— start RECORD EXCERPTS —

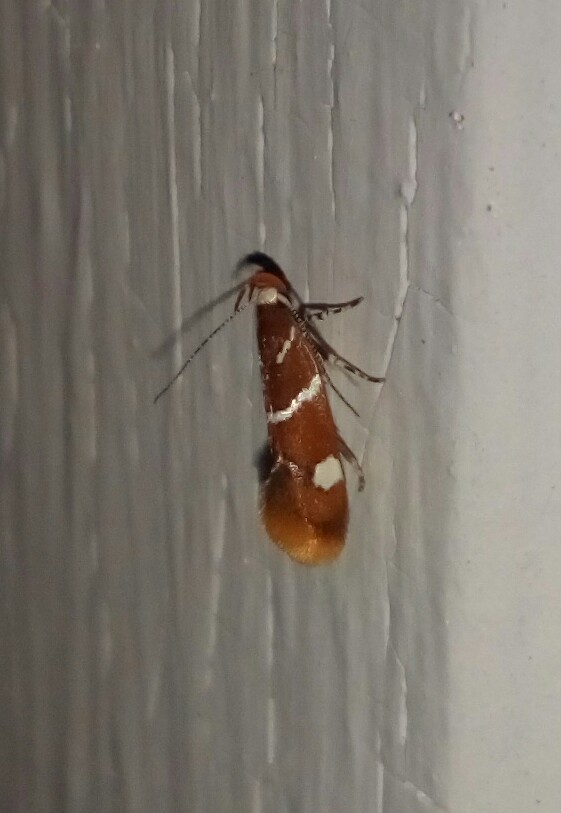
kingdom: Animalia
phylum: Arthropoda
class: Insecta
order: Lepidoptera
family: Oecophoridae
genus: Promalactis
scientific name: Promalactis suzukiella
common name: Moth
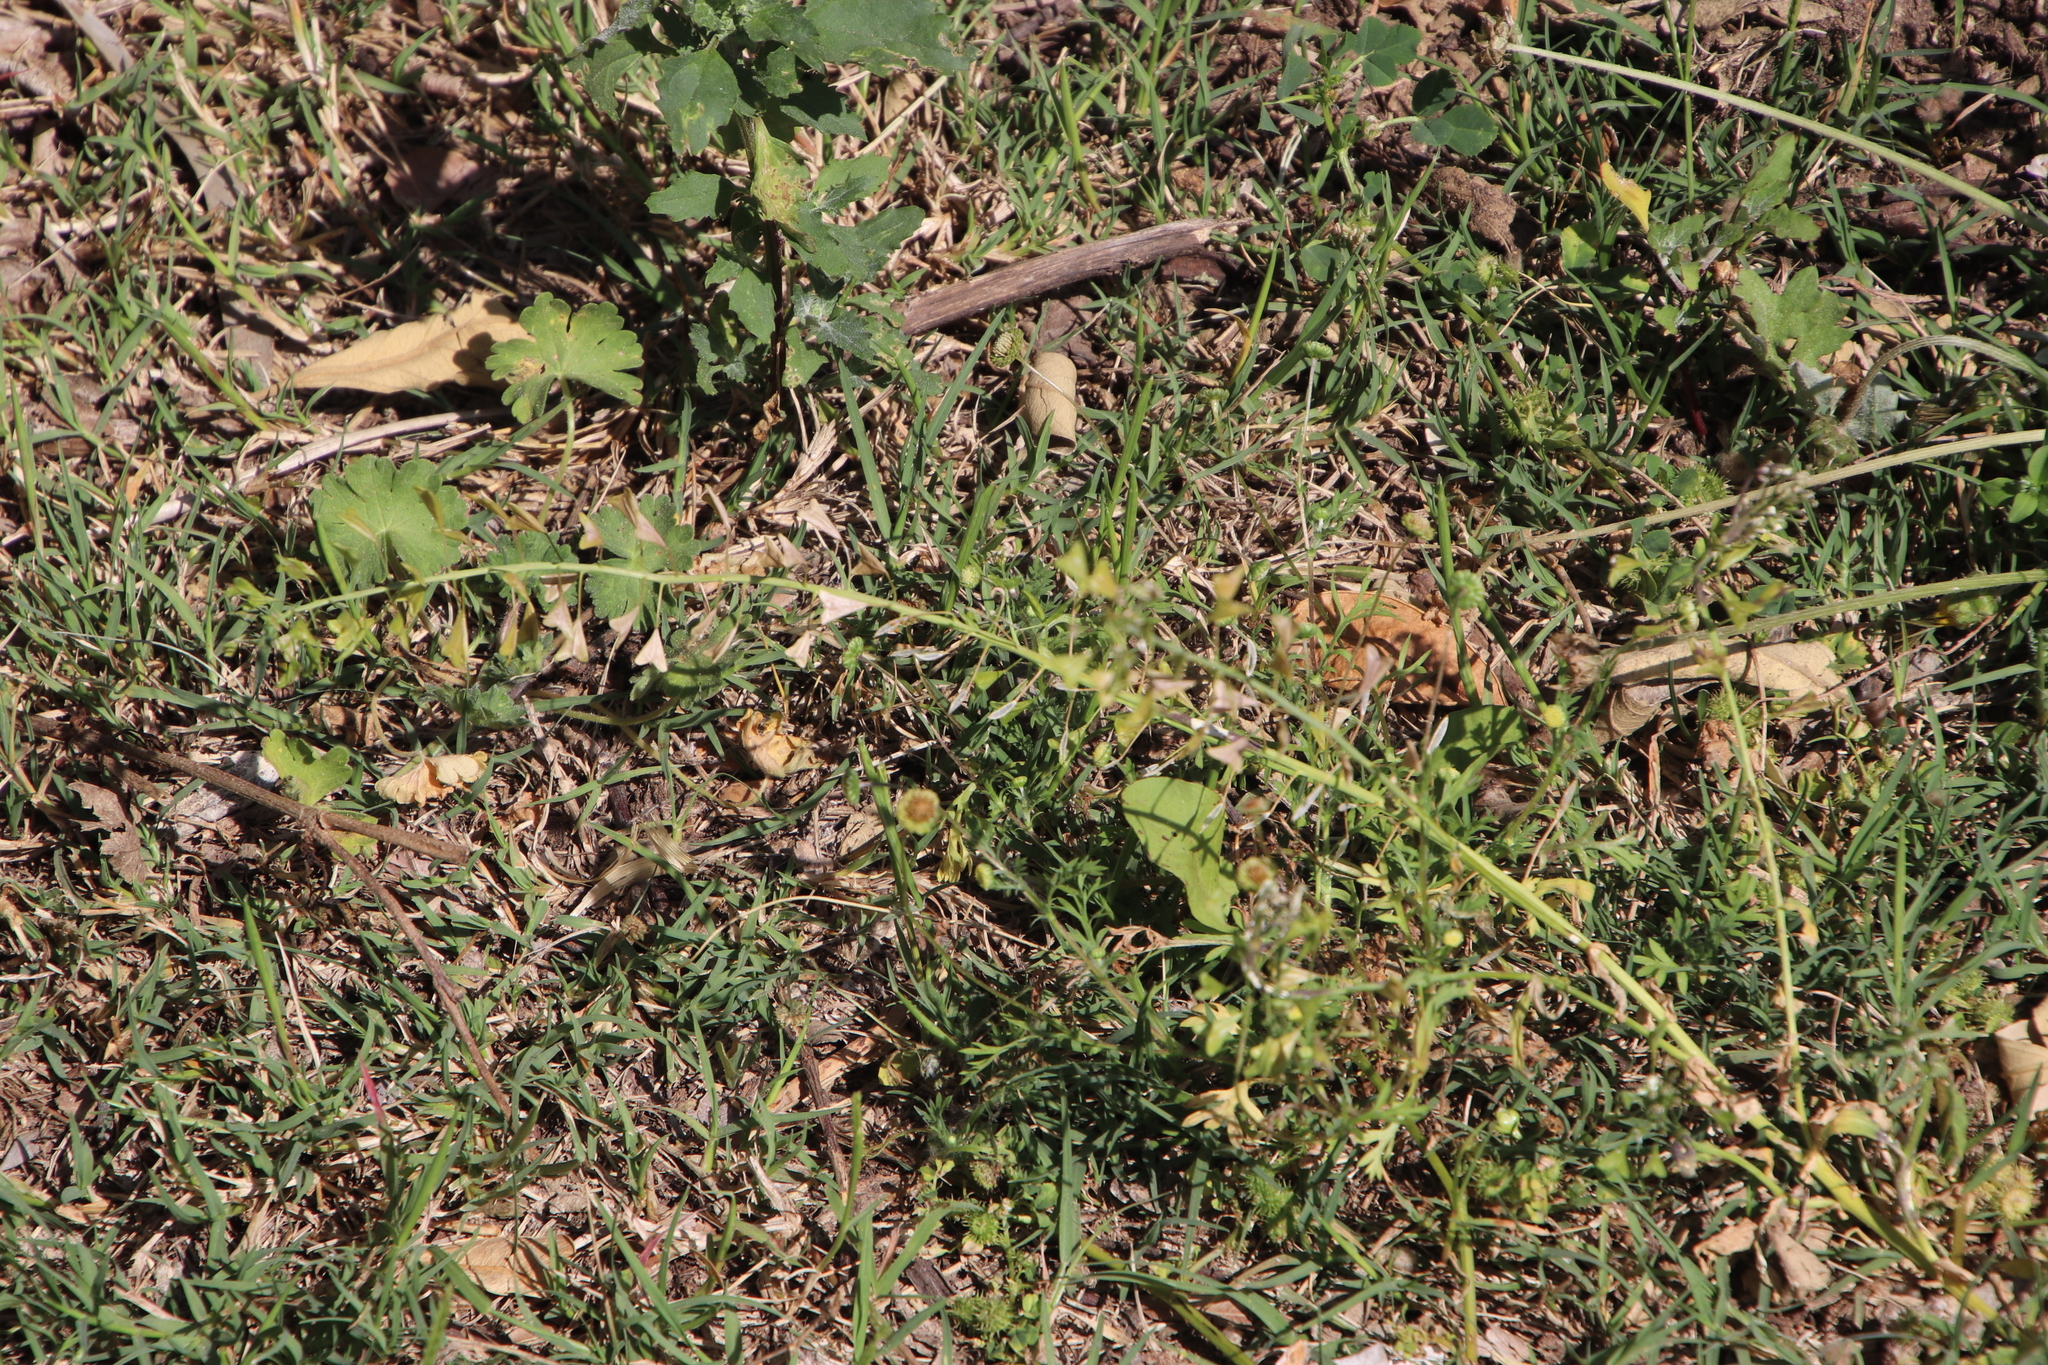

— end RECORD EXCERPTS —

**GIVEN REQUEST:** Return the naming lines of every row word for word, kingdom through common name, leaving the pictures out.

**RESULT OF THIS EXERCISE:**
kingdom: Animalia
phylum: Arthropoda
class: Insecta
order: Lepidoptera
family: Oecophoridae
genus: Promalactis
scientific name: Promalactis suzukiella
common name: Moth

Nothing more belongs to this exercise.